*RECORD EXTRACTS:*
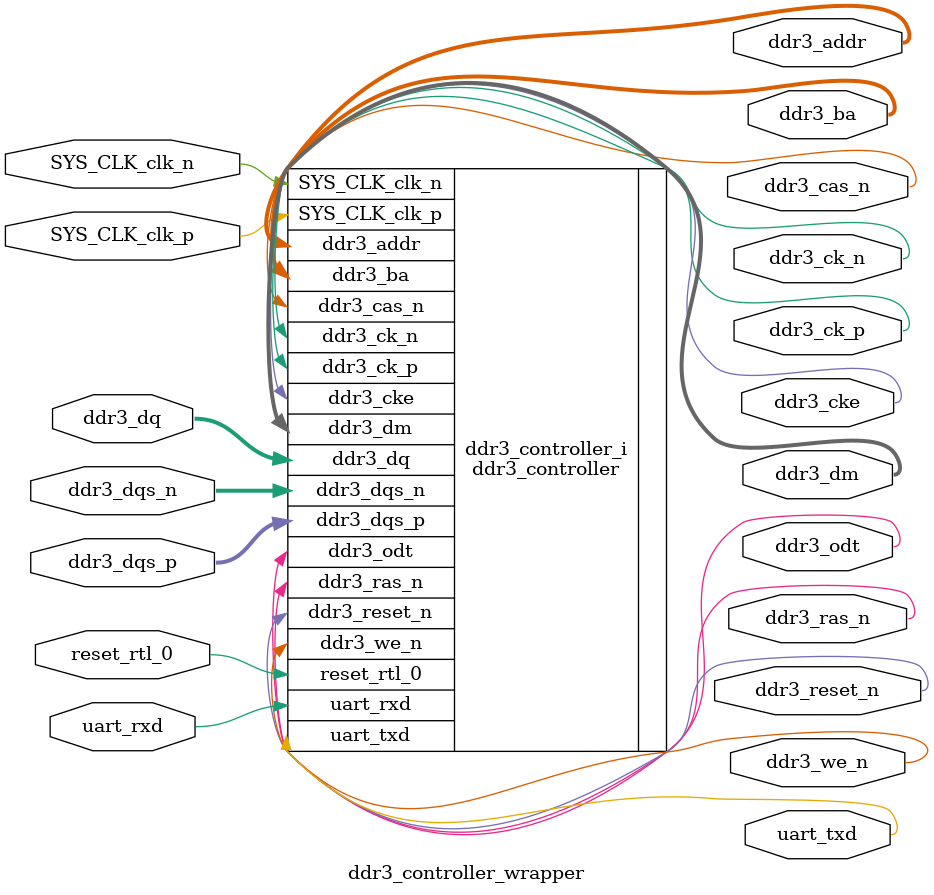
<source format=v>
`timescale 1 ps / 1 ps

module ddr3_controller_wrapper
   (SYS_CLK_clk_n,
    SYS_CLK_clk_p,
    ddr3_addr,
    ddr3_ba,
    ddr3_cas_n,
    ddr3_ck_n,
    ddr3_ck_p,
    ddr3_cke,
    ddr3_dm,
    ddr3_dq,
    ddr3_dqs_n,
    ddr3_dqs_p,
    ddr3_odt,
    ddr3_ras_n,
    ddr3_reset_n,
    ddr3_we_n,
    reset_rtl_0,
    uart_rxd,
    uart_txd);
  input SYS_CLK_clk_n;
  input SYS_CLK_clk_p;
  output [12:0]ddr3_addr;
  output [2:0]ddr3_ba;
  output ddr3_cas_n;
  output [0:0]ddr3_ck_n;
  output [0:0]ddr3_ck_p;
  output [0:0]ddr3_cke;
  output [1:0]ddr3_dm;
  inout [15:0]ddr3_dq;
  inout [1:0]ddr3_dqs_n;
  inout [1:0]ddr3_dqs_p;
  output [0:0]ddr3_odt;
  output ddr3_ras_n;
  output ddr3_reset_n;
  output ddr3_we_n;
  input reset_rtl_0;
  input uart_rxd;
  output uart_txd;

  wire SYS_CLK_clk_n;
  wire SYS_CLK_clk_p;
  wire [12:0]ddr3_addr;
  wire [2:0]ddr3_ba;
  wire ddr3_cas_n;
  wire [0:0]ddr3_ck_n;
  wire [0:0]ddr3_ck_p;
  wire [0:0]ddr3_cke;
  wire [1:0]ddr3_dm;
  wire [15:0]ddr3_dq;
  wire [1:0]ddr3_dqs_n;
  wire [1:0]ddr3_dqs_p;
  wire [0:0]ddr3_odt;
  wire ddr3_ras_n;
  wire ddr3_reset_n;
  wire ddr3_we_n;
  wire reset_rtl_0;
  wire uart_rxd;
  wire uart_txd;

  ddr3_controller ddr3_controller_i
       (.SYS_CLK_clk_n(SYS_CLK_clk_n),
        .SYS_CLK_clk_p(SYS_CLK_clk_p),
        .ddr3_addr(ddr3_addr),
        .ddr3_ba(ddr3_ba),
        .ddr3_cas_n(ddr3_cas_n),
        .ddr3_ck_n(ddr3_ck_n),
        .ddr3_ck_p(ddr3_ck_p),
        .ddr3_cke(ddr3_cke),
        .ddr3_dm(ddr3_dm),
        .ddr3_dq(ddr3_dq),
        .ddr3_dqs_n(ddr3_dqs_n),
        .ddr3_dqs_p(ddr3_dqs_p),
        .ddr3_odt(ddr3_odt),
        .ddr3_ras_n(ddr3_ras_n),
        .ddr3_reset_n(ddr3_reset_n),
        .ddr3_we_n(ddr3_we_n),
        .reset_rtl_0(reset_rtl_0),
        .uart_rxd(uart_rxd),
        .uart_txd(uart_txd));
endmodule

</source>
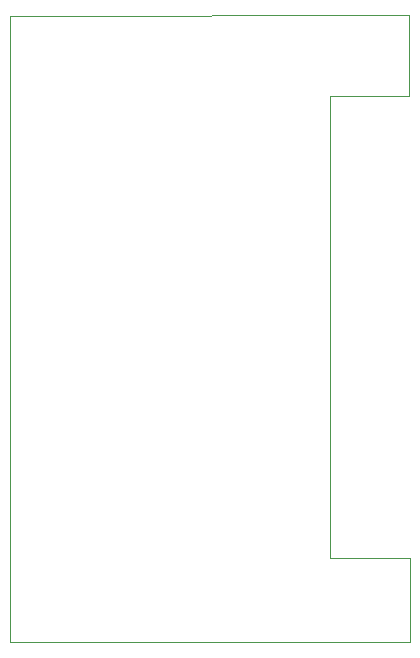
<source format=gm1>
%TF.GenerationSoftware,KiCad,Pcbnew,8.0.4*%
%TF.CreationDate,2025-01-30T18:37:50+05:30*%
%TF.ProjectId,Bread_board_power_supply,42726561-645f-4626-9f61-72645f706f77,1*%
%TF.SameCoordinates,Original*%
%TF.FileFunction,Profile,NP*%
%FSLAX46Y46*%
G04 Gerber Fmt 4.6, Leading zero omitted, Abs format (unit mm)*
G04 Created by KiCad (PCBNEW 8.0.4) date 2025-01-30 18:37:50*
%MOMM*%
%LPD*%
G01*
G04 APERTURE LIST*
%TA.AperFunction,Profile*%
%ADD10C,0.050000*%
%TD*%
G04 APERTURE END LIST*
D10*
X104500000Y-99320000D02*
X104550000Y-99320000D01*
X104550000Y-92225000D02*
X104550000Y-99320000D01*
X97780000Y-92225000D02*
X104550000Y-92225000D01*
X70750000Y-99320000D02*
X70750000Y-46275000D01*
X70750000Y-46275000D02*
X104525000Y-46272500D01*
X104500000Y-99320000D02*
X70750000Y-99320000D01*
X104525000Y-46272500D02*
X104525000Y-53077500D01*
X97780000Y-53085000D02*
X104525000Y-53077500D01*
X97780000Y-92225000D02*
X97780000Y-53085000D01*
M02*

</source>
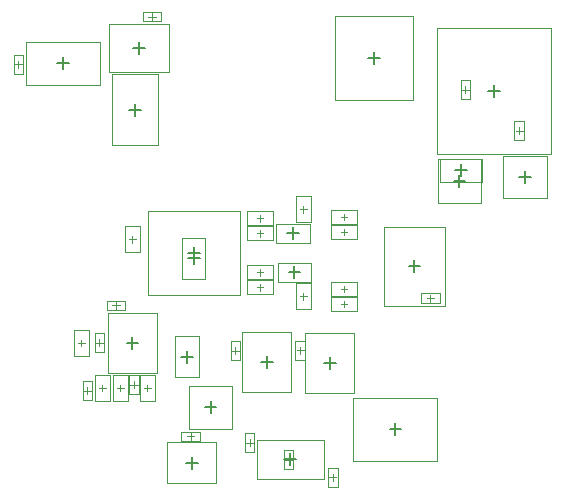
<source format=gbr>
G04 Layer_Color=32768*
%FSLAX26Y26*%
%MOIN*%
%TF.FileFunction,Other,Mechanical_15*%
%TF.Part,Single*%
G01*
G75*
%TA.AperFunction,NonConductor*%
%ADD50C,0.005000*%
%ADD85C,0.001968*%
D50*
X397000Y2063315D02*
Y2102685D01*
X377315Y2083000D02*
X416685D01*
X579024Y1379772D02*
Y1419142D01*
X559338Y1399457D02*
X598709D01*
X142000Y2011315D02*
Y2050685D01*
X122315Y2031000D02*
X161685D01*
X1294339Y1354457D02*
X1333709D01*
X1314024Y1334772D02*
Y1374142D01*
X1559339Y1939457D02*
X1598709D01*
X1579024Y1919772D02*
Y1959142D01*
X354339Y1099457D02*
X393709D01*
X374024Y1079772D02*
Y1119142D01*
X894338Y1334457D02*
X933709D01*
X914024Y1314772D02*
Y1354142D01*
X889338Y1464457D02*
X928709D01*
X909024Y1444772D02*
Y1484142D01*
X556024Y1033772D02*
Y1073142D01*
X536339Y1053457D02*
X575709D01*
X614654Y884339D02*
X654024D01*
X634339Y864654D02*
Y904024D01*
X1464024Y1619772D02*
Y1659142D01*
X1444339Y1639457D02*
X1483709D01*
X1663866Y1652055D02*
X1703236D01*
X1683551Y1632370D02*
Y1671740D01*
X1011740Y1032892D02*
X1051110D01*
X1031425Y1013207D02*
Y1052577D01*
X801570Y1034457D02*
X840940D01*
X821255Y1014772D02*
Y1054142D01*
X1449339Y1674457D02*
X1488709D01*
X1469024Y1654772D02*
Y1694142D01*
X578024Y1361772D02*
Y1401142D01*
X558339Y1381457D02*
X597709D01*
X571346Y680599D02*
Y719969D01*
X551661Y700284D02*
X591032D01*
X1250480Y791819D02*
Y831189D01*
X1230795Y811504D02*
X1270165D01*
X900205Y691346D02*
Y730717D01*
X880520Y711032D02*
X919890D01*
X363315Y1876000D02*
X402685D01*
X383000Y1856315D02*
Y1895685D01*
X1159339Y2049457D02*
X1198709D01*
X1179024Y2029772D02*
Y2069142D01*
D85*
X296606Y2002291D02*
X497394D01*
X296606Y2163709D02*
X497394D01*
Y2002291D02*
Y2163709D01*
X296606Y2002291D02*
Y2163709D01*
X425480Y1259693D02*
X732567D01*
X425480Y1539221D02*
X732567D01*
Y1259693D02*
Y1539221D01*
X425480Y1259693D02*
Y1539221D01*
X439000Y2175189D02*
Y2198811D01*
X427189Y2187000D02*
X450811D01*
X407504Y2171252D02*
X470496D01*
X407504Y2202748D02*
X470496D01*
Y2171252D02*
Y2202748D01*
X407504Y2171252D02*
Y2202748D01*
X-17811Y2028000D02*
X5811D01*
X-6000Y2016189D02*
Y2039811D01*
X9748Y1996504D02*
Y2059496D01*
X-21748Y1996504D02*
Y2059496D01*
X9748D01*
X-21748Y1996504D02*
X9748D01*
X17984Y1958165D02*
X266016D01*
X17984Y2103835D02*
X266016D01*
Y1958165D02*
Y2103835D01*
X17984Y1958165D02*
Y2103835D01*
X705213Y1073457D02*
X728835D01*
X717024Y1061646D02*
Y1085268D01*
X732772Y1041961D02*
Y1104953D01*
X701276Y1041961D02*
Y1104953D01*
X732772D01*
X701276Y1041961D02*
X732772D01*
X1211661Y1222567D02*
Y1486347D01*
X1416386Y1222567D02*
Y1486347D01*
X1211661Y1222567D02*
X1416386D01*
X1211661Y1486347D02*
X1416386D01*
X323197Y949457D02*
X344850D01*
X334024Y938630D02*
Y960284D01*
X310402Y906150D02*
Y992764D01*
X357646Y906150D02*
Y992764D01*
X310402Y906150D02*
X357646D01*
X310402Y992764D02*
X357646D01*
X363197Y1444457D02*
X384850D01*
X374024Y1433630D02*
Y1455284D01*
X350402Y1401150D02*
Y1487764D01*
X397646Y1401150D02*
Y1487764D01*
X350402Y1401150D02*
X397646D01*
X350402Y1487764D02*
X397646D01*
X1769968Y1728827D02*
Y2150087D01*
X1388079Y1728827D02*
Y2150087D01*
Y1728827D02*
X1769968D01*
X1388079Y2150087D02*
X1769968D01*
X454732Y999063D02*
Y1199851D01*
X293315Y999063D02*
Y1199851D01*
X454732D01*
X293315Y999063D02*
X454732D01*
X920402Y1587764D02*
X967646D01*
X920402Y1501150D02*
X967646D01*
Y1587764D01*
X920402Y1501150D02*
Y1587764D01*
X944024Y1533630D02*
Y1555284D01*
X933197Y1544457D02*
X954850D01*
X920402Y1211150D02*
X967646D01*
X920402Y1297764D02*
X967646D01*
X920402Y1211150D02*
Y1297764D01*
X967646Y1211150D02*
Y1297764D01*
X944024Y1243630D02*
Y1265284D01*
X933197Y1254457D02*
X954850D01*
X1079024Y1268630D02*
Y1290284D01*
X1068197Y1279457D02*
X1089850D01*
X1035716Y1303079D02*
X1122331D01*
X1035716Y1255835D02*
X1122331D01*
X1035716D02*
Y1303079D01*
X1122331Y1255835D02*
Y1303079D01*
X755717Y1310835D02*
Y1358079D01*
X842331Y1310835D02*
Y1358079D01*
X755717D02*
X842331D01*
X755717Y1310835D02*
X842331D01*
X788197Y1334457D02*
X809850D01*
X799024Y1323630D02*
Y1345284D01*
X263197Y949457D02*
X284850D01*
X274024Y938630D02*
Y960284D01*
X297646Y906150D02*
Y992764D01*
X250401Y906150D02*
Y992764D01*
X297646D01*
X250401Y906150D02*
X297646D01*
X1079024Y1218630D02*
Y1240284D01*
X1068197Y1229457D02*
X1089850D01*
X1035716Y1253079D02*
X1122331D01*
X1035716Y1205835D02*
X1122331D01*
X1035716D02*
Y1253079D01*
X1122331Y1205835D02*
Y1253079D01*
X193197Y1099457D02*
X214850D01*
X204024Y1088630D02*
Y1110284D01*
X180402Y1056150D02*
Y1142764D01*
X227646Y1056150D02*
Y1142764D01*
X180402Y1056150D02*
X227646D01*
X180402Y1142764D02*
X227646D01*
X921213Y1074457D02*
X944835D01*
X933024Y1062646D02*
Y1086268D01*
X948772Y1042961D02*
Y1105953D01*
X917276Y1042961D02*
Y1105953D01*
X948772D01*
X917276Y1042961D02*
X948772D01*
X842331Y1260835D02*
Y1308079D01*
X755716Y1260835D02*
Y1308079D01*
Y1260835D02*
X842331D01*
X755716Y1308079D02*
X842331D01*
X788197Y1284457D02*
X809850D01*
X799024Y1273630D02*
Y1295284D01*
X752449Y766229D02*
X776071D01*
X764260Y754417D02*
Y778039D01*
X748512Y734732D02*
Y797725D01*
X780008Y734732D02*
Y797725D01*
X748512Y734732D02*
X780008D01*
X748512Y797725D02*
X780008D01*
X969142Y1302961D02*
Y1365953D01*
X858905Y1302961D02*
Y1365953D01*
Y1302961D02*
X969142D01*
X858905Y1365953D02*
X969142D01*
X964142Y1432961D02*
Y1495953D01*
X853905Y1432961D02*
Y1495953D01*
Y1432961D02*
X964142D01*
X853905Y1495953D02*
X964142D01*
X516654Y1122354D02*
X595394D01*
X516654Y984559D02*
X595394D01*
Y1122354D01*
X516654Y984559D02*
Y1122354D01*
X561504Y813473D02*
Y955205D01*
X707173Y813473D02*
Y955205D01*
X561504D02*
X707173D01*
X561504Y813473D02*
X707173D01*
X208275Y970953D02*
X239772D01*
X208275Y907961D02*
X239772D01*
Y970953D01*
X208275Y907961D02*
Y970953D01*
X224024Y927646D02*
Y951268D01*
X212213Y939457D02*
X235835D01*
X363276Y990953D02*
X394772D01*
X363276Y927961D02*
X394772D01*
Y990953D01*
X363276Y927961D02*
Y990953D01*
X379024Y947646D02*
Y971268D01*
X367213Y959457D02*
X390835D01*
X350520Y1208709D02*
Y1240205D01*
X287527Y1208709D02*
Y1240205D01*
Y1208709D02*
X350520D01*
X287527Y1240205D02*
X350520D01*
X307212Y1224457D02*
X330835D01*
X319024Y1212646D02*
Y1236268D01*
X1079024Y1508630D02*
Y1530284D01*
X1068197Y1519457D02*
X1089850D01*
X1035716Y1543079D02*
X1122331D01*
X1035716Y1495835D02*
X1122331D01*
X1035716D02*
Y1543079D01*
X1122331Y1495835D02*
Y1543079D01*
X248275Y1130953D02*
X279772D01*
X248275Y1067961D02*
X279772D01*
Y1130953D01*
X248275Y1067961D02*
Y1130953D01*
X264024Y1087646D02*
Y1111268D01*
X252213Y1099457D02*
X275835D01*
X1079024Y1458630D02*
Y1480284D01*
X1068197Y1469457D02*
X1089850D01*
X1035716Y1493079D02*
X1122331D01*
X1035716Y1445835D02*
X1122331D01*
X1035716D02*
Y1493079D01*
X1122331Y1445835D02*
Y1493079D01*
X755717Y1490835D02*
Y1538079D01*
X842331Y1490835D02*
Y1538079D01*
X755717D02*
X842331D01*
X755717Y1490835D02*
X842331D01*
X788197Y1514457D02*
X809850D01*
X799024Y1503630D02*
Y1525284D01*
X842331Y1440835D02*
Y1488079D01*
X755716Y1440835D02*
Y1488079D01*
Y1440835D02*
X842331D01*
X755716Y1488079D02*
X842331D01*
X788197Y1464457D02*
X809850D01*
X799024Y1453630D02*
Y1475284D01*
X1393158Y1712292D02*
X1534890D01*
X1393158Y1566622D02*
X1534890D01*
Y1712292D01*
X1393158Y1566622D02*
Y1712292D01*
X1756386Y1581189D02*
Y1722921D01*
X1610717Y1581189D02*
Y1722921D01*
Y1581189D02*
X1756386D01*
X1610717Y1722921D02*
X1756386D01*
X413197Y949457D02*
X434850D01*
X424024Y938630D02*
Y960284D01*
X447646Y906150D02*
Y992764D01*
X400401Y906150D02*
Y992764D01*
X447646D01*
X400401Y906150D02*
X447646D01*
X1112134Y932499D02*
Y1133286D01*
X950716Y932499D02*
Y1133286D01*
X1112134D01*
X950716Y932499D02*
X1112134D01*
X901964Y934063D02*
Y1134851D01*
X740546Y934063D02*
Y1134851D01*
X901964D01*
X740546Y934063D02*
X901964D01*
X1366024Y1236646D02*
Y1260268D01*
X1354213Y1248457D02*
X1377835D01*
X1334528Y1264205D02*
X1397520D01*
X1334528Y1232709D02*
X1397520D01*
Y1264205D01*
X1334528Y1232709D02*
Y1264205D01*
X1651213Y1806457D02*
X1674835D01*
X1663024Y1794646D02*
Y1818268D01*
X1678772Y1774961D02*
Y1837953D01*
X1647276Y1774961D02*
Y1837953D01*
Y1774961D02*
X1678772D01*
X1647276Y1837953D02*
X1678772D01*
X1400126Y1635087D02*
Y1713827D01*
X1537921Y1635087D02*
Y1713827D01*
X1400126Y1635087D02*
X1537921D01*
X1400126Y1713827D02*
X1537921D01*
X538654Y1312559D02*
X617394D01*
X538654Y1450354D02*
X617394D01*
Y1312559D02*
Y1450354D01*
X538654Y1312559D02*
Y1450354D01*
X882370Y710126D02*
X905992D01*
X894181Y698315D02*
Y721937D01*
X909929Y678630D02*
Y741622D01*
X878433Y678630D02*
Y741622D01*
Y678630D02*
X909929D01*
X878433Y741622D02*
X909929D01*
X1472213Y1943457D02*
X1495835D01*
X1484024Y1931646D02*
Y1955268D01*
X1468275Y1911961D02*
Y1974953D01*
X1499772Y1911961D02*
Y1974953D01*
X1468275D02*
X1499772D01*
X1468275Y1911961D02*
X1499772D01*
X488669Y631386D02*
X654024D01*
X488669Y769181D02*
X654024D01*
Y631386D02*
Y769181D01*
X488669Y631386D02*
Y769181D01*
X1030008Y651071D02*
X1053630D01*
X1041819Y639260D02*
Y662882D01*
X1026071Y619575D02*
Y682567D01*
X1057567Y619575D02*
Y682567D01*
X1026071Y619575D02*
X1057567D01*
X1026071Y682567D02*
X1057567D01*
X567843Y775882D02*
Y799504D01*
X556032Y787693D02*
X579654D01*
X536347Y771945D02*
X599339D01*
X536347Y803441D02*
X599339D01*
Y771945D02*
Y803441D01*
X536347Y771945D02*
Y803441D01*
X1110716Y707173D02*
X1390244D01*
X1110716Y915835D02*
X1390244D01*
Y707173D02*
Y915835D01*
X1110716Y707173D02*
Y915835D01*
X788000Y775992D02*
X1012409D01*
X788000Y646071D02*
X1012409D01*
X788000D02*
Y775992D01*
X1012409Y646071D02*
Y775992D01*
X459772Y1757890D02*
Y1994110D01*
X306228Y1757890D02*
Y1994110D01*
X459772D01*
X306228Y1757890D02*
X459772D01*
X1050087Y1910480D02*
X1307961D01*
Y2188433D01*
X1050087D02*
X1307961D01*
X1050087Y1910480D02*
Y2188433D01*
%TF.MD5,98c9e6eaf5e71418a80f684515a16115*%
M02*

</source>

*ACTIVITY:*
Beginning at the line with "Y1085268D01*" and ending at the line with "X193197Y1099457D02*", reproduce each line of the data above exactly, and add no other lines.

*PROBLEM SOLUTION:*
Y1085268D01*
X732772Y1041961D02*
Y1104953D01*
X701276Y1041961D02*
Y1104953D01*
X732772D01*
X701276Y1041961D02*
X732772D01*
X1211661Y1222567D02*
Y1486347D01*
X1416386Y1222567D02*
Y1486347D01*
X1211661Y1222567D02*
X1416386D01*
X1211661Y1486347D02*
X1416386D01*
X323197Y949457D02*
X344850D01*
X334024Y938630D02*
Y960284D01*
X310402Y906150D02*
Y992764D01*
X357646Y906150D02*
Y992764D01*
X310402Y906150D02*
X357646D01*
X310402Y992764D02*
X357646D01*
X363197Y1444457D02*
X384850D01*
X374024Y1433630D02*
Y1455284D01*
X350402Y1401150D02*
Y1487764D01*
X397646Y1401150D02*
Y1487764D01*
X350402Y1401150D02*
X397646D01*
X350402Y1487764D02*
X397646D01*
X1769968Y1728827D02*
Y2150087D01*
X1388079Y1728827D02*
Y2150087D01*
Y1728827D02*
X1769968D01*
X1388079Y2150087D02*
X1769968D01*
X454732Y999063D02*
Y1199851D01*
X293315Y999063D02*
Y1199851D01*
X454732D01*
X293315Y999063D02*
X454732D01*
X920402Y1587764D02*
X967646D01*
X920402Y1501150D02*
X967646D01*
Y1587764D01*
X920402Y1501150D02*
Y1587764D01*
X944024Y1533630D02*
Y1555284D01*
X933197Y1544457D02*
X954850D01*
X920402Y1211150D02*
X967646D01*
X920402Y1297764D02*
X967646D01*
X920402Y1211150D02*
Y1297764D01*
X967646Y1211150D02*
Y1297764D01*
X944024Y1243630D02*
Y1265284D01*
X933197Y1254457D02*
X954850D01*
X1079024Y1268630D02*
Y1290284D01*
X1068197Y1279457D02*
X1089850D01*
X1035716Y1303079D02*
X1122331D01*
X1035716Y1255835D02*
X1122331D01*
X1035716D02*
Y1303079D01*
X1122331Y1255835D02*
Y1303079D01*
X755717Y1310835D02*
Y1358079D01*
X842331Y1310835D02*
Y1358079D01*
X755717D02*
X842331D01*
X755717Y1310835D02*
X842331D01*
X788197Y1334457D02*
X809850D01*
X799024Y1323630D02*
Y1345284D01*
X263197Y949457D02*
X284850D01*
X274024Y938630D02*
Y960284D01*
X297646Y906150D02*
Y992764D01*
X250401Y906150D02*
Y992764D01*
X297646D01*
X250401Y906150D02*
X297646D01*
X1079024Y1218630D02*
Y1240284D01*
X1068197Y1229457D02*
X1089850D01*
X1035716Y1253079D02*
X1122331D01*
X1035716Y1205835D02*
X1122331D01*
X1035716D02*
Y1253079D01*
X1122331Y1205835D02*
Y1253079D01*
X193197Y1099457D02*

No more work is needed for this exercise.